Wednesday, December 28, 2011

Vogue 8634 + glittery skirt = Holiday outfit

Here's the outfit I made to wear to the Trans-Siberian Orchestra concert we attended on December 22. They play rock music so I wanted something a little edgy but Christmas-y too.

These 2 fabrics were bought independently from each other. The top is made from a cranberry wool knit from Fashion Fabrics Club and the sequined cranberry stretch wool fancy (whatever that means) is from Hancock Fabrics. I have a ton of the wool knit left over and will probably do some sort of skirt with it. They were both easy fabrics to work with and the top was simple enough to be finished in a day or so.

The skirt was a good two week ordeal. I should have just done a simple straight skirt from my TNT straight skirt pattern but no, I seem to like to complicate things. The top was so simple that I thought I needed something with interest for the skirt. I muslined a skirt from Burda but the fit was way off and I didn't feel like doing the necessary alterations to make it work. Then I cut the fabric for a pleated mini using my TNT waistband. Well, the waistband did fit but the pleats did not take to the fabric well. And no, I did not muslin that one first. Then I had to salvage it somehow so used another pattern for a straight skirt that I'd not made previously and had to add 6 darts to the area under the waistband to make it work. The zipper I'd sewn into the center back and foolishly not tried on until after the waistband facing was completely hand sewn in place stuck out at the bottom like a tail, and no amount of fiddling with it could get it to lay smoothly. It was moved to the side seam where it now behaves itself. After all that I chose not to line it and added some wide ribbon to the inside to keep the sequins from scratching my skin/tights and to act as a hemline facing. However, I really should have lined it because the fabric bags out in the bottom when I sit down for 5 minutes. I may or may not fix that little issue but for now it is going in the back of my closet so I don't have to think of what a nightmare it was to sew. It's a good thing I made the top first because otherwise the skirt would have been in the trashcan.

SUPPLIED DATA
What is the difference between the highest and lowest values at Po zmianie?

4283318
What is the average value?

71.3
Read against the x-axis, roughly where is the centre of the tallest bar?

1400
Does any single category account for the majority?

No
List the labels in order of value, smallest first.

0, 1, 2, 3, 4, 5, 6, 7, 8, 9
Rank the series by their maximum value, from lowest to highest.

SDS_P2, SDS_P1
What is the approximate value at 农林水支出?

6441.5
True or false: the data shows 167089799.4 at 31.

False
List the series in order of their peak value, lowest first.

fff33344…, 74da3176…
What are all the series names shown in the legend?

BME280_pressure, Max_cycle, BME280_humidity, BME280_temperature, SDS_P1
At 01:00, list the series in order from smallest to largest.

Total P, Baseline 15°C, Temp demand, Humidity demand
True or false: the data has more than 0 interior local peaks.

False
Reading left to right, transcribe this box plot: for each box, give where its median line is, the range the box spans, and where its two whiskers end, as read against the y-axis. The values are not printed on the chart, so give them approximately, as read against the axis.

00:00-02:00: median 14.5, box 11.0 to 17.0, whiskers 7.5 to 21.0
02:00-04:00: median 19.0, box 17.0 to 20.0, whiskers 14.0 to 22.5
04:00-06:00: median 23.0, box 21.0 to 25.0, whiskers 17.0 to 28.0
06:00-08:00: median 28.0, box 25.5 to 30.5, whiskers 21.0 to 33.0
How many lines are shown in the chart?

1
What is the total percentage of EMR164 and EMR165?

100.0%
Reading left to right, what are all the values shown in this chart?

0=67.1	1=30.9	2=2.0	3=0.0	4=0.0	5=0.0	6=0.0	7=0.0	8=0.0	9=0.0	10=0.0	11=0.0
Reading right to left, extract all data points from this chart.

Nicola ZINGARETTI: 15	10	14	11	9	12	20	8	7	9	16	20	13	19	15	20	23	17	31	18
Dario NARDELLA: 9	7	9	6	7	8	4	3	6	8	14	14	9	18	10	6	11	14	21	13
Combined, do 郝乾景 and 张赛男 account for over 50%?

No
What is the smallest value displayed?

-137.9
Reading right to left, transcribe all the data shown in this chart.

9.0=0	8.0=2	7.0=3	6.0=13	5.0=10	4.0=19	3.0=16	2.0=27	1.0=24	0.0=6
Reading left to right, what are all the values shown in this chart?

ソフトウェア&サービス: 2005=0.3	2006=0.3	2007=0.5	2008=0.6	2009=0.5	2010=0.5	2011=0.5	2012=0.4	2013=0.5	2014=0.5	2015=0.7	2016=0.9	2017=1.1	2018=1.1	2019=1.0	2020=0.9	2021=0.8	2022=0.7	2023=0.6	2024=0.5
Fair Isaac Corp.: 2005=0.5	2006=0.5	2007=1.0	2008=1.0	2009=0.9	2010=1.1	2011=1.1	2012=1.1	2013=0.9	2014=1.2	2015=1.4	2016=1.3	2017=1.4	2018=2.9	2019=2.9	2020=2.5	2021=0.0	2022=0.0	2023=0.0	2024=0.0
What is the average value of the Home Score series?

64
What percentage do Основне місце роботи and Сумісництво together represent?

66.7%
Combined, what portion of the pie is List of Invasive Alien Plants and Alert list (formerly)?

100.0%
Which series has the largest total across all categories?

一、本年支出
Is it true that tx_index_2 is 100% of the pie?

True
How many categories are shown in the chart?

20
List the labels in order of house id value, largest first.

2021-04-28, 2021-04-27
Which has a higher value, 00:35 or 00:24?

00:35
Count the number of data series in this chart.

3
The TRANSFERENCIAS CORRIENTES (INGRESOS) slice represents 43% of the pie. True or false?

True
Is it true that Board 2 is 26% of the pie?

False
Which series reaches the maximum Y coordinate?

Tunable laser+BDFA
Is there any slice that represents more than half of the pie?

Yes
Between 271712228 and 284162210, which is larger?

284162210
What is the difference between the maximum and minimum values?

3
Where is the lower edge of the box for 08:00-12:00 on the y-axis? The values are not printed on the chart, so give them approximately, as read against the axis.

EXERCISE PROMPT
Update the stretch of the holiday outfit post from "These 2 fabrics" through "a day or so.", writing it out again with "Hancock Fabrics" changed to "a local fabric shop".

ANSWER FOR THE TASK
These 2 fabrics were bought independently from each other. The top is made from a cranberry wool knit from Fashion Fabrics Club and the sequined cranberry stretch wool fancy (whatever that means) is from a local fabric shop. I have a ton of the wool knit left over and will probably do some sort of skirt with it. They were both easy fabrics to work with and the top was simple enough to be finished in a day or so.